Robust Business Models to Promote Private Investment

Smallholder farmers are the breadbasket of sub-Saharan Africa. They are responsible for 80% of the region’s agricultural output. Despite their critically important role, they are largely neglected, often living outside the reach of critical infrastructure. Electricity, which plays a vital role in agricultural productivity, remains especially elusive. 80% of the region’s rural population are smallholder farmers and only 29% of this population has access to electricity. Accelerating the pace of electrification would require a fundamental shift in how electrification interventions, especially those in rural areas, are designed and implemented. This report seeks to introduce such a paradigm shift. It compiles extensive research conducted by TFE with support from industry partners as part of the Renewable Energy for African Agriculture (RE4AFAGRI) project of the Long Term Joint EU-AU Research and Innovation Partnership on Renewable Energy.
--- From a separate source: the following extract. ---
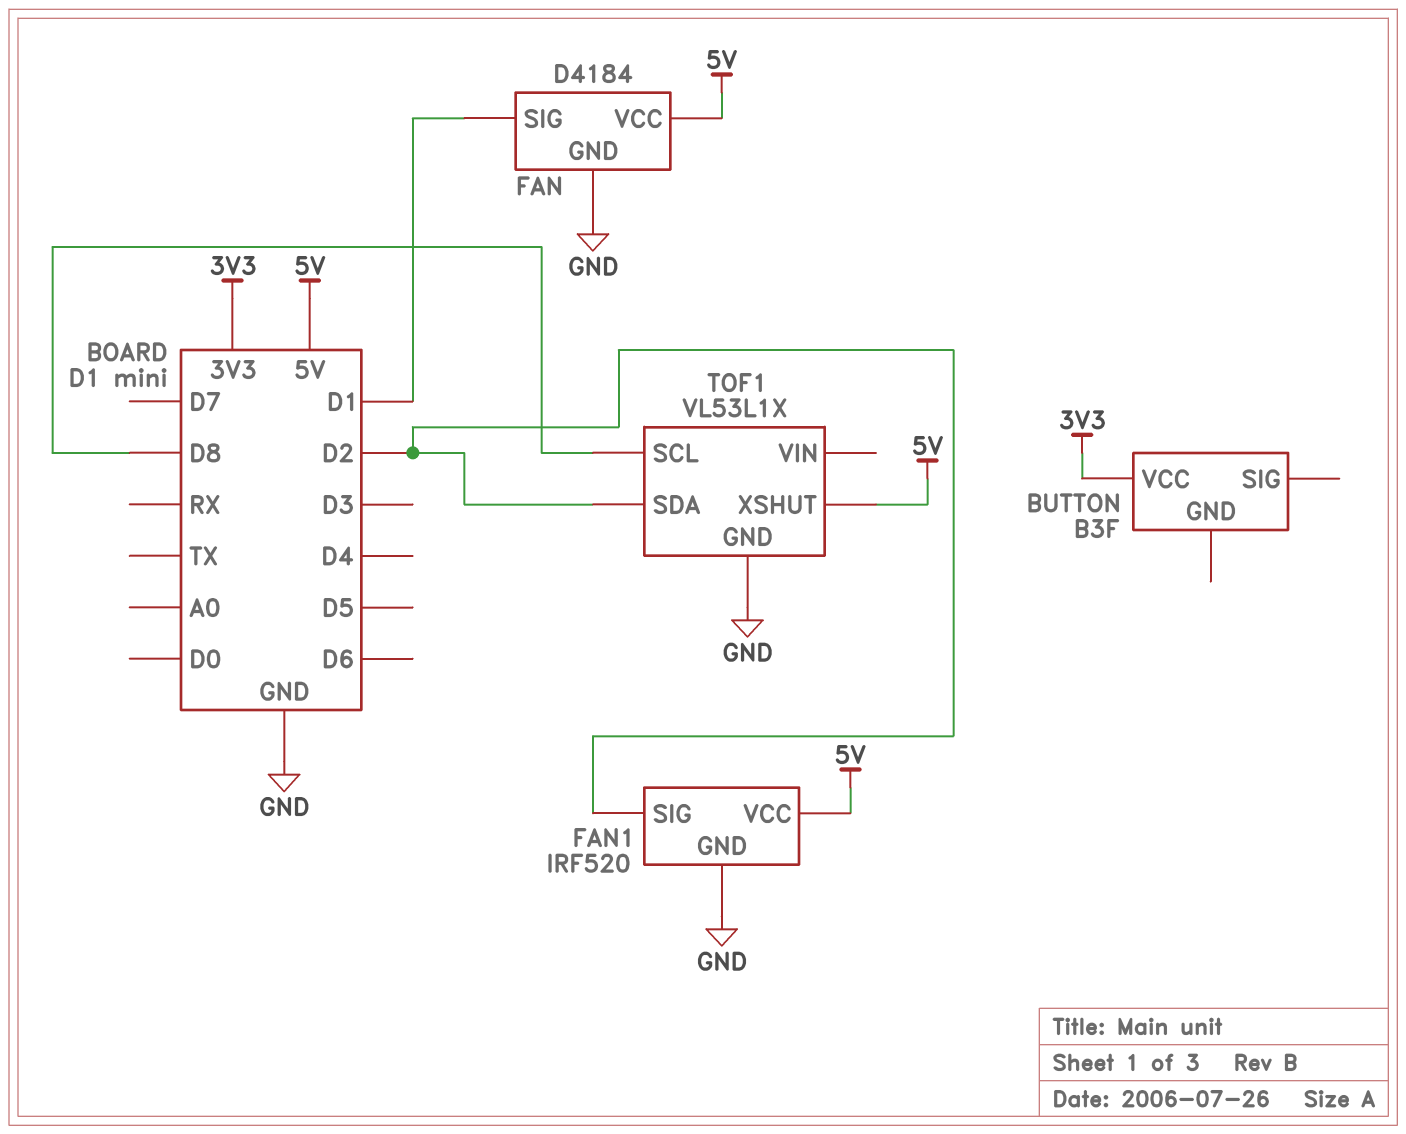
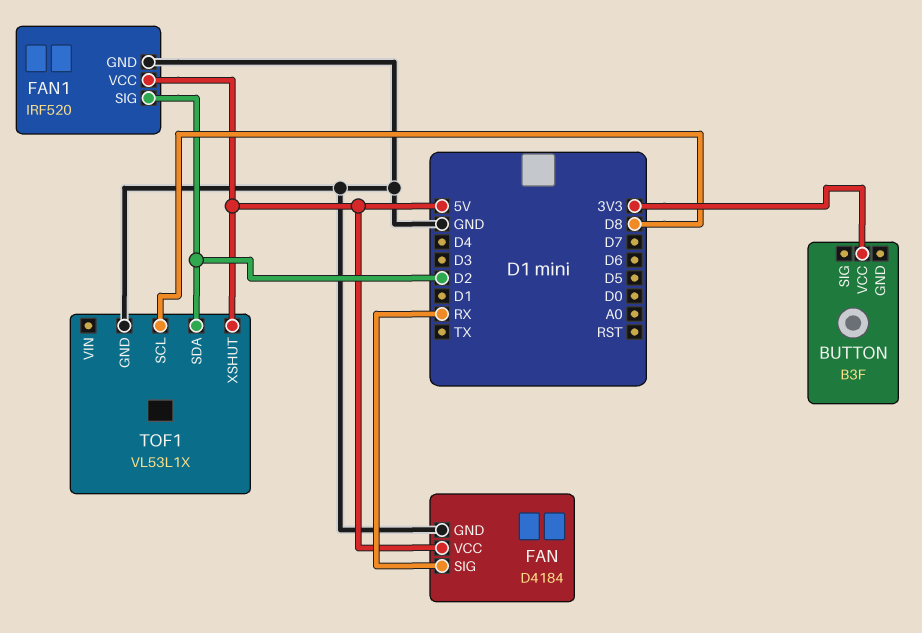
FAN pin SIG: D1 -> RX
The report introduces the concept of user-led electrification interventions using renewable energy and offers approaches for how these can be designed and implemented in the context of the agri-energy nexus. Our user-led approach begins with a techno-economic model to identify agricultural value chain activities that are financially viable for electrification from the perspective of the smallholder farmer. By applying the model to the four case study countries of Nigeria, Rwanda, Zambia and Zimbabwe, we were able to identify which activities are viable for electrification in these countries, using mini-grids and standalone solar. Given this backdrop, we explore best practice business models to deploy mini-grids and standalone solar systems for the needs of smallholder farmers including pay-as-you-go permutations, appliance financing approaches, keymaker models and community-centred models. We embed these business models in the macro-operating environments of Nigeria, Rwanda, Zambia and Zimbabwe and offer recommendations on how to make these environments more favourable for organisations that are tasked with implementing business models - mini-grid and standalone solar companies. Alongside the report, the techno-economic model is open-sourced and available for download for practitioners that would like to assess the financial viability of electrifying smallholder agricultural activities in any location of their choice. A user guide for the model is presented in an annex to the report.